Steps to Buying Unified Communications

Step one

  • Identify the needs of your organisation and users. Ascertain who uses what systems, mobiles, IM etc. and how they are used as well as individual or departmental requirements.
  • Understand your requirements. Discuss with a number of solution providers or suppliers how unified communications may best benefit your organisation.
  • If possible, see a live demonstration as to how unified communications systems work and how it might meet the demands of your organisation.

Step two

  • Unified communications is potentially a complex area and the more devices used the greater the complexity involved. It is important that any supplier has a deep understanding of your network, communication infrastructure, and applications.
  • It is important that any unified communications installation optimises your existing technology as far as possible rather than replacing them. It is also important that any infrastructure you have in place is able to meet the current and future demand of UC in order to minimise investment.

Step three

  • Identify the right provider.
  • Use Conjungo’s ‘Find a Unified Communications Supplier’ search facility.
  • Who has the experience of working with a company of the same size and profile as yours?
  • How many similar installations have they made?
  • Ask for references – ensure that the company is capable and reliable.
  • Ask to speak with a couple of their customers in order to see what benefits they have realised.
  • Get a credit check to ensure that they are financially stable.

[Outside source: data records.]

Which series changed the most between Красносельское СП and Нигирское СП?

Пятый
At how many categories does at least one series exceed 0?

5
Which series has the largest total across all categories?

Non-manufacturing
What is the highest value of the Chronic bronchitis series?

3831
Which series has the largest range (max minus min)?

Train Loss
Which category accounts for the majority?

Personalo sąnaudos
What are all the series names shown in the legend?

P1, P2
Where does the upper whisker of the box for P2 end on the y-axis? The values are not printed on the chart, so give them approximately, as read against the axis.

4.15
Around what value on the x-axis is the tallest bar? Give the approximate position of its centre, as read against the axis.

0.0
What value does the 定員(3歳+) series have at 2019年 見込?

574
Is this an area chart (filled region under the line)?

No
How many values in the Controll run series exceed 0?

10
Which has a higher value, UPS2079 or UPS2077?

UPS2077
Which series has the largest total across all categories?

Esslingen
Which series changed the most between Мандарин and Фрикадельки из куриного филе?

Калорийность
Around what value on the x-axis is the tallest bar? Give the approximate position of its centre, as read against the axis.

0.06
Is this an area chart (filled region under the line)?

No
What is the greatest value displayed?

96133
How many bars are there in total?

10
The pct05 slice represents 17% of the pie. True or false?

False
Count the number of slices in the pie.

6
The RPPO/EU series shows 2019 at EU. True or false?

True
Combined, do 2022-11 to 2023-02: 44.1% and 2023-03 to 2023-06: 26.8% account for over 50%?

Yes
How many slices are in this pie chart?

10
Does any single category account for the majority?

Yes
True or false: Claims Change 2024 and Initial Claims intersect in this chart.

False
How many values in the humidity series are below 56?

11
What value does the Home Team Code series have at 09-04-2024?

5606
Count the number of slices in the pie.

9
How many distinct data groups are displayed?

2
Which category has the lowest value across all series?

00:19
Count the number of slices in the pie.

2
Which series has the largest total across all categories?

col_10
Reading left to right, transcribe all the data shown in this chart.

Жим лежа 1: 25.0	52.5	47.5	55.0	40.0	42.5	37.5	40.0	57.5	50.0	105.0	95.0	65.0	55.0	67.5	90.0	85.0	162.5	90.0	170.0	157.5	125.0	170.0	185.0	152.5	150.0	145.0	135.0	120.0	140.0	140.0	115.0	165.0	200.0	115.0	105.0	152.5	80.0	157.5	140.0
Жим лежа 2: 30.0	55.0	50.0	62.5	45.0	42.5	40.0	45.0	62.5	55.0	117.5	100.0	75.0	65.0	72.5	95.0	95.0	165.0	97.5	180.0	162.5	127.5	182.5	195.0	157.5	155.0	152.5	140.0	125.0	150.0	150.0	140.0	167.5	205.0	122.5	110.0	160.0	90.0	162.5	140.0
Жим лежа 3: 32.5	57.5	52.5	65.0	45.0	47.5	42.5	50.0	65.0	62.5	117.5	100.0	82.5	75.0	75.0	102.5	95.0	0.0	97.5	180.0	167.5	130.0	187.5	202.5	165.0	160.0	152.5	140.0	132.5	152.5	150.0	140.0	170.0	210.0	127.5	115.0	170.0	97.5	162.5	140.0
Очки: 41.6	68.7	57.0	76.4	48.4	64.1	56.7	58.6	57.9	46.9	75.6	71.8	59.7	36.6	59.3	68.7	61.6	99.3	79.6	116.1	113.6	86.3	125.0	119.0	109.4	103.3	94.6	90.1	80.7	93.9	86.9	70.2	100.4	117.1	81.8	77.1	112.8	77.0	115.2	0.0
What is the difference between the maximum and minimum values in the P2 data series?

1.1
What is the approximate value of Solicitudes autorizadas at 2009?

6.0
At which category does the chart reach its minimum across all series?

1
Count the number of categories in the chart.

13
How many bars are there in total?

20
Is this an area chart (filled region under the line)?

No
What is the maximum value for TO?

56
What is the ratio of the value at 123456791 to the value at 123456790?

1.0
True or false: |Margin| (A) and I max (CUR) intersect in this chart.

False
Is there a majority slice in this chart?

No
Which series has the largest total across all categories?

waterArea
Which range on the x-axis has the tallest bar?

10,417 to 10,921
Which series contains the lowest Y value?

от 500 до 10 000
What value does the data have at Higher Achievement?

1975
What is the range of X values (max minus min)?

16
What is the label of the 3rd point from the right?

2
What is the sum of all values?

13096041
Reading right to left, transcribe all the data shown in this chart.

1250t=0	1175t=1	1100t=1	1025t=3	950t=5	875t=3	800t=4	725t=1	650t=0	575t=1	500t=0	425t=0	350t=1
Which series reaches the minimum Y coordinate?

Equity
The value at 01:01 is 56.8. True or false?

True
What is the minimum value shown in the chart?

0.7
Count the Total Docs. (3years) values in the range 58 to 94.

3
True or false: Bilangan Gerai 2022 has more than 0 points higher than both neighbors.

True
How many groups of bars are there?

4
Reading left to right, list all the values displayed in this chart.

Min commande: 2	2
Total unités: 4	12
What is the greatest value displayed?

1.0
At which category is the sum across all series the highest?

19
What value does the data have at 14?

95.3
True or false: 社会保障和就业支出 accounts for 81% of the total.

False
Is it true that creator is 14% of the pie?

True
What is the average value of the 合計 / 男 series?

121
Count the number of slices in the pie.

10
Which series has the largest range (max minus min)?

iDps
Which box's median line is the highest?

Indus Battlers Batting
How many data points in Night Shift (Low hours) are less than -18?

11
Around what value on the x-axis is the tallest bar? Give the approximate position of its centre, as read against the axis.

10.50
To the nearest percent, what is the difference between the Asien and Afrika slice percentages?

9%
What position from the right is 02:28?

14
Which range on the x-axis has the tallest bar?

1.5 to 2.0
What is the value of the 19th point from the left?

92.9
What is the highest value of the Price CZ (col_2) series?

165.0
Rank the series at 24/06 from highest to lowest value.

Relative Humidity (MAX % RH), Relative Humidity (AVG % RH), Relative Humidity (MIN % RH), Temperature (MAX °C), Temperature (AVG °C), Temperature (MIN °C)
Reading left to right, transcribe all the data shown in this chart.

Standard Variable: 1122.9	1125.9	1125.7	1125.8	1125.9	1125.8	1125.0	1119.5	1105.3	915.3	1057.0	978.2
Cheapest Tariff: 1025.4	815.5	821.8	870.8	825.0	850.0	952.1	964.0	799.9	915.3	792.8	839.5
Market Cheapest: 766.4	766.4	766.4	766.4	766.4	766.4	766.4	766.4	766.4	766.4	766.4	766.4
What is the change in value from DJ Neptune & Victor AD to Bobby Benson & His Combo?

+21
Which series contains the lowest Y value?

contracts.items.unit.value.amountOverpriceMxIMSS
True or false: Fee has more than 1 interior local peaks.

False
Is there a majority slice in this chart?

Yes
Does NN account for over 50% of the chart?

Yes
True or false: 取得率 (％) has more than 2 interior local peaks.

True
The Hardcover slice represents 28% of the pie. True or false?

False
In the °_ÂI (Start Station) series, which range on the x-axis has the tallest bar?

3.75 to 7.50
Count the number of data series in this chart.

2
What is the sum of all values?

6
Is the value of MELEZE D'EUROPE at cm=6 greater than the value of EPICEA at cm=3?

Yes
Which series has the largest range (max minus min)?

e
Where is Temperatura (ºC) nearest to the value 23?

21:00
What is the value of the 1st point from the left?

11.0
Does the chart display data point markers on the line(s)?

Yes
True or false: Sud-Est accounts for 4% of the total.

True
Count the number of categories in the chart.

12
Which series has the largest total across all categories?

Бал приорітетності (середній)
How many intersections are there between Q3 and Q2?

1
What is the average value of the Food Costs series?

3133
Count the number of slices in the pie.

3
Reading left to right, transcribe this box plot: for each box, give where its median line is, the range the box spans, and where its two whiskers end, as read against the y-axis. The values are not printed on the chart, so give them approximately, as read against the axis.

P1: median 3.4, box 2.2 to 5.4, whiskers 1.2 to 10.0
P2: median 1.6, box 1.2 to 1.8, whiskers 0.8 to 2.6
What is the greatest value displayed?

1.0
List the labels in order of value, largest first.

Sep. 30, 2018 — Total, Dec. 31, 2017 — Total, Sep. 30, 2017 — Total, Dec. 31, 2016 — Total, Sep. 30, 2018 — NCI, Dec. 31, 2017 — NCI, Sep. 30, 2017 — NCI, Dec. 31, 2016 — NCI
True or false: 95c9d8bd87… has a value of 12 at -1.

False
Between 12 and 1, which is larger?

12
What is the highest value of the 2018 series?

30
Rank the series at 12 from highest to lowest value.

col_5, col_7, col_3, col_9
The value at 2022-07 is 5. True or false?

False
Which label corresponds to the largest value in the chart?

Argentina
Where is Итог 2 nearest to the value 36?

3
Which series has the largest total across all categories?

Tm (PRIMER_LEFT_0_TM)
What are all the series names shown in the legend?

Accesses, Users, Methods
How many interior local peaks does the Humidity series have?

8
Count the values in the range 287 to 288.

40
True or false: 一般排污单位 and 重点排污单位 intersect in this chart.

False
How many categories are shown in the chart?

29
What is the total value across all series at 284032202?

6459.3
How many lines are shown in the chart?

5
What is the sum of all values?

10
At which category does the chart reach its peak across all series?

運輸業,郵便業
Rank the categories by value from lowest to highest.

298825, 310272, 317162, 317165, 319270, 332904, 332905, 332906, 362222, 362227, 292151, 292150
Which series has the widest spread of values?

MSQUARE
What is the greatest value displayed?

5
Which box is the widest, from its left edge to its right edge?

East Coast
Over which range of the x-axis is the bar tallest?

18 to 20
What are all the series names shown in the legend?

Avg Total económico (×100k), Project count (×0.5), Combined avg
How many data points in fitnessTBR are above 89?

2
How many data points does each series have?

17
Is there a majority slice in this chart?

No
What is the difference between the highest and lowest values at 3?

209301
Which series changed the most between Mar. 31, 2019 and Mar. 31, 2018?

You can get this directly from the supplier details found in your Conjungo search.

Step four

Request a proposal from 3 or 4 of your preferred suppliers.

Step five

Select a proposal.

  • Who best demonstrates that they understand your business and your requirements?
  • Is the solution flexible and scaleable and therefore able to meet future demand? You don’t want to find out later that by investing a little more money now will save you money later.
  • Is it cost effective? Does it demonstrate clearly the functional benefits – rather than telling a list of particular features, does the proposal clearly show what the benefits are? There is no point on spending money for system with features that are of no benefit or that you will never use!
  • How much do the software (licences) cost?
  • How much will software support cost?
  • Can any savings be made by agreeing a multi-year contract for support?
  • How will your potential supplier support and maintain your system afterwards?
  • How much will this cost?
  • Have you spoken to a couple of your preferred supplier’s customers?
  • Agree on financial terms – you may be required to pay a deposit but do not pay the whole amount in advance of delivery.